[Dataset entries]
= Beginning of Section =
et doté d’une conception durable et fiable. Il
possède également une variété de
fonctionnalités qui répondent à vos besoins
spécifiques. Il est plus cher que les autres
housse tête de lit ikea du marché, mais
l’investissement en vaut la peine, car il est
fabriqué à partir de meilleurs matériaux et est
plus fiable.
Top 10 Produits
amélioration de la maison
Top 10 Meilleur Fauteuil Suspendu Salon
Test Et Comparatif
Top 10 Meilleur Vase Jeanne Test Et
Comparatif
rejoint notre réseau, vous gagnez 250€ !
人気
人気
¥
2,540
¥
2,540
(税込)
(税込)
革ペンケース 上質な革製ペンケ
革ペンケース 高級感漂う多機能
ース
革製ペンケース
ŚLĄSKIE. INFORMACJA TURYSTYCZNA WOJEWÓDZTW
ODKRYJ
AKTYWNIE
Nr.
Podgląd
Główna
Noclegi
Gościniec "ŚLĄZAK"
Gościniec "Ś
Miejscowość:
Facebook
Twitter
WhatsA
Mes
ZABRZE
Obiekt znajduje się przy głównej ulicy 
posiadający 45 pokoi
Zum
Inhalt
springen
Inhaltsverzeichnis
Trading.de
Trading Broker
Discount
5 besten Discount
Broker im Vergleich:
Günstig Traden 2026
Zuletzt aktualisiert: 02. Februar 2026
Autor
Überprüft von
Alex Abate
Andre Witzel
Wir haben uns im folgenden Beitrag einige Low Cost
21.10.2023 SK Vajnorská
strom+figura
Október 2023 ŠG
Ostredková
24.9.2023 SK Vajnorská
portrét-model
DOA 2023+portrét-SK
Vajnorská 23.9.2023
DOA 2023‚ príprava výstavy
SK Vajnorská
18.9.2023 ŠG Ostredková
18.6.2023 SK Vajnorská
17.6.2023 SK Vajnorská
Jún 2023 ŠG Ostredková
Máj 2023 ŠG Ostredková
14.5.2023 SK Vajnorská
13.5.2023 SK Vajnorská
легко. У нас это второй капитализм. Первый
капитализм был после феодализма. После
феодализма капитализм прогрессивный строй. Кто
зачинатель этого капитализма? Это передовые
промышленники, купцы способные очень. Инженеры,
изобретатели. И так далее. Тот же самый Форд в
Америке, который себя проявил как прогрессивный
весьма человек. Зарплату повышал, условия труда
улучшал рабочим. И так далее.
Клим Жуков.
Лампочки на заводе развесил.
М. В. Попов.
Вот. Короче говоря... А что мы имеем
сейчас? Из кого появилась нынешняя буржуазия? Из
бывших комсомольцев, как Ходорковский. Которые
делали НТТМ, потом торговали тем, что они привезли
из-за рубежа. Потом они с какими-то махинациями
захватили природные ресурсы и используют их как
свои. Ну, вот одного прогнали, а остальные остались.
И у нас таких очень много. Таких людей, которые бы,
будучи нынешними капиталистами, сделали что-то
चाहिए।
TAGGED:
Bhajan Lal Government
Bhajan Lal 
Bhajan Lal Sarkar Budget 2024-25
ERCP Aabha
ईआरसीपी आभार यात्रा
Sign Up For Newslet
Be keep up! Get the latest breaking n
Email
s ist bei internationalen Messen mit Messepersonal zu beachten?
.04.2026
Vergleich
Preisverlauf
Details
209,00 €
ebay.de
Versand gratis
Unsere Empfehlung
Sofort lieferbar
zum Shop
= End of Section =
INSTRUCTIONS TO FOLLOW:
Copy every line of the rows above without changing anything.

REPLY:
et doté d’une conception durable et fiable. Il
possède également une variété de
fonctionnalités qui répondent à vos besoins
spécifiques. Il est plus cher que les autres
housse tête de lit ikea du marché, mais
l’investissement en vaut la peine, car il est
fabriqué à partir de meilleurs matériaux et est
plus fiable.
Top 10 Produits
amélioration de la maison
Top 10 Meilleur Fauteuil Suspendu Salon
Test Et Comparatif
Top 10 Meilleur Vase Jeanne Test Et
Comparatif
rejoint notre réseau, vous gagnez 250€ !
人気
人気
¥
2,540
¥
2,540
(税込)
(税込)
革ペンケース 上質な革製ペンケ
革ペンケース 高級感漂う多機能
ース
革製ペンケース
ŚLĄSKIE. INFORMACJA TURYSTYCZNA WOJEWÓDZTW
ODKRYJ
AKTYWNIE
Nr.
Podgląd
Główna
Noclegi
Gościniec "ŚLĄZAK"
Gościniec "Ś
Miejscowość:
Facebook
Twitter
WhatsA
Mes
ZABRZE
Obiekt znajduje się przy głównej ulicy 
posiadający 45 pokoi
Zum
Inhalt
springen
Inhaltsverzeichnis
Trading.de
Trading Broker
Discount
5 besten Discount
Broker im Vergleich:
Günstig Traden 2026
Zuletzt aktualisiert: 02. Februar 2026
Autor
Überprüft von
Alex Abate
Andre Witzel
Wir haben uns im folgenden Beitrag einige Low Cost
21.10.2023 SK Vajnorská
strom+figura
Október 2023 ŠG
Ostredková
24.9.2023 SK Vajnorská
portrét-model
DOA 2023+portrét-SK
Vajnorská 23.9.2023
DOA 2023‚ príprava výstavy
SK Vajnorská
18.9.2023 ŠG Ostredková
18.6.2023 SK Vajnorská
17.6.2023 SK Vajnorská
Jún 2023 ŠG Ostredková
Máj 2023 ŠG Ostredková
14.5.2023 SK Vajnorská
13.5.2023 SK Vajnorská
легко. У нас это второй капитализм. Первый
капитализм был после феодализма. После
феодализма капитализм прогрессивный строй. Кто
зачинатель этого капитализма? Это передовые
промышленники, купцы способные очень. Инженеры,
изобретатели. И так далее. Тот же самый Форд в
Америке, который себя проявил как прогрессивный
весьма человек. Зарплату повышал, условия труда
улучшал рабочим. И так далее.
Клим Жуков.
Лампочки на заводе развесил.
М. В. Попов.
Вот. Короче говоря... А что мы имеем
сейчас? Из кого появилась нынешняя буржуазия? Из
бывших комсомольцев, как Ходорковский. Которые
делали НТТМ, потом торговали тем, что они привезли
из-за рубежа. Потом они с какими-то махинациями
захватили природные ресурсы и используют их как
свои. Ну, вот одного прогнали, а остальные остались.
И у нас таких очень много. Таких людей, которые бы,
будучи нынешними капиталистами, сделали что-то
चाहिए।
TAGGED:
Bhajan Lal Government
Bhajan Lal 
Bhajan Lal Sarkar Budget 2024-25
ERCP Aabha
ईआरसीपी आभार यात्रा
Sign Up For Newslet
Be keep up! Get the latest breaking n
Email
s ist bei internationalen Messen mit Messepersonal zu beachten?
.04.2026
Vergleich
Preisverlauf
Details
209,00 €
ebay.de
Versand gratis
Unsere Empfehlung
Sofort lieferbar
zum Shop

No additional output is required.